A top woman member of Egypt's People's Assembly, Zeinab Radwan, is calling for a law to ban the niqab, a full face-covering veil, from being worn in Egypt.
Radwan argues that the niqab is not "authentically Islamic," in addition to posing a security threat and questions of personal freedom.
She says because women are able to hide their faces and identities with the niqab it is impossible for government institutions to fight either terrorism or ordinary crime.
The issue of wearing the niqab has been the subject of widespread debate in Egypt in recent months, since a much publicized visit by the late head of al-Azhar Mosque and University, Sheikh Mohammed Hussein Tantawi, to a girls' school in which he urged the students to remove their niqabs.
After heated discussion in the Egyptian press, Tantawi clarified that he, as the head of al-Azhar, was not forbidding the niqab in every instance, but just in government institutions, and schools:
He says that al-Azhar is not against women wearing the niqab in their personal lives, with respect to their behavior, their habits, its legality, its usage, and of buying or selling it. But he said al-Azhar is against this right in other specific cases.

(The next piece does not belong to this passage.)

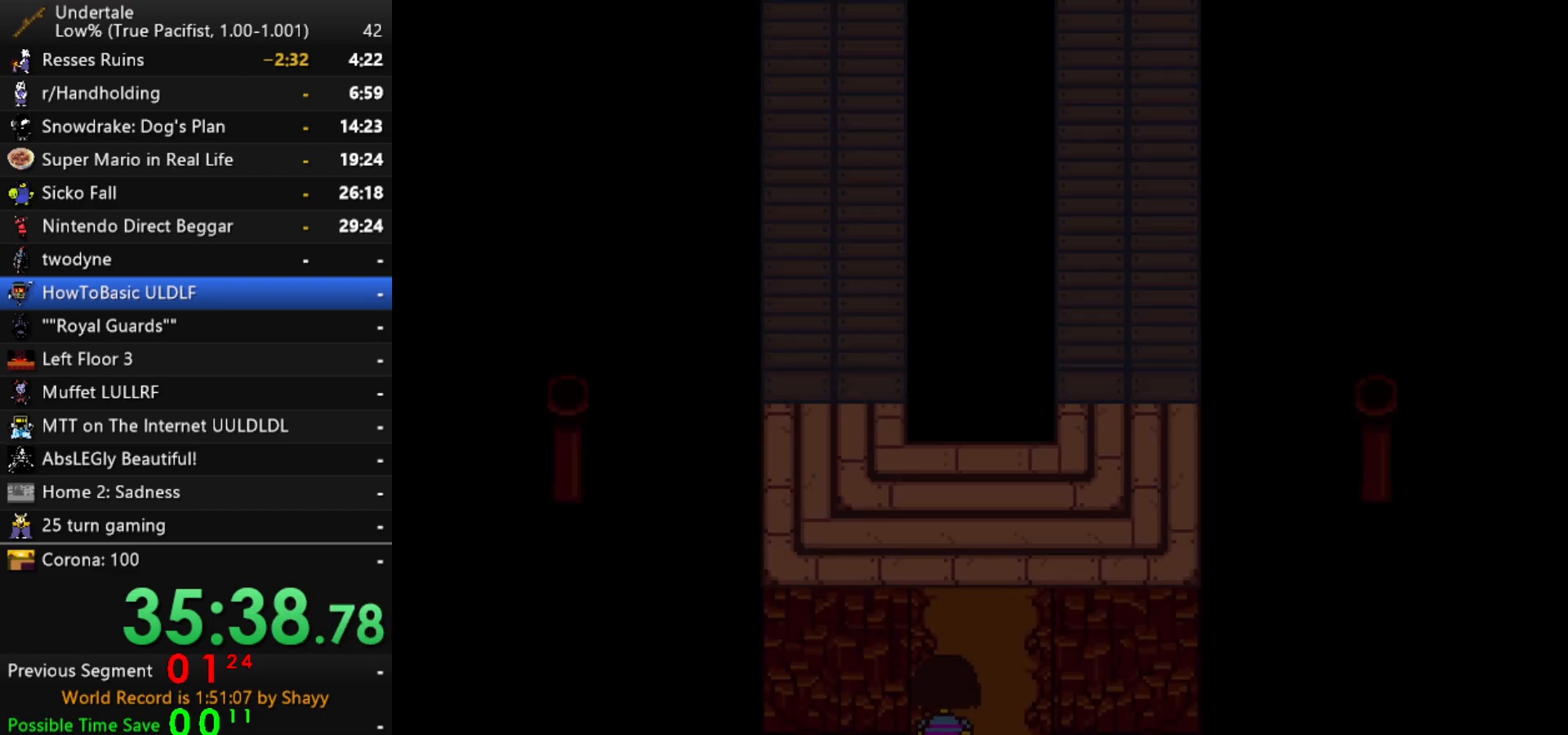
{"keys": ["left", "up"], "events": []}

A strong backlash from Egypt's banned, but popular Muslim Brotherhood, as well as other extremist Islamic groups was felt after many of their leaders defended the niqab. Sheikh Mohammed Hassan expresses the point of view of many hardliners:
He asks why it is that, what he calls, respectable women employees who wear the niqab are being stopped at the doors of government institutions or universities, just because they want to express their personal freedom? What shame is there in wearing the niqab, he asks, and why is it that we forbid these honorable women from entering and call them criminals or extremists, while we do not forbid unveiled women?
The editor of al-Ahram's monthly magazine Democracy, Hala Mustafa, says the Egyptian government needs to act against the niqab, because it poses a security threat:
"Because this phenomena is growing, the government took some steps in order to stop this, especially in universities and some government establishments, in order to clarify the identity of the person, because many crimes have been committed under this niqab and we do not know the person behind it," she said. "And, I think any state has the right to put its own regulations that is compatible with its law and constitution. So, this has nothing to do with personal freedom or liberties. It is about security and public order of the state."
Mustafa says the niqab is not authentically Islamic, but rather a vestige of more strict societies in the Gulf:
"The niqab, or the full veil for women, it is not from the Islamic teachings," she said. "It is more a tradition that comes from conventional culture and societies such as Saudi Arabia, Yemen and the Gulf States in general."
The niqab was virtually unknown in Egypt until the 1990s, when many Egyptian workers in the Gulf began compelling their wives to wear it. The niqab is now a visible and growing phenomenon on the streets of Cairo and in other Egyptian cities.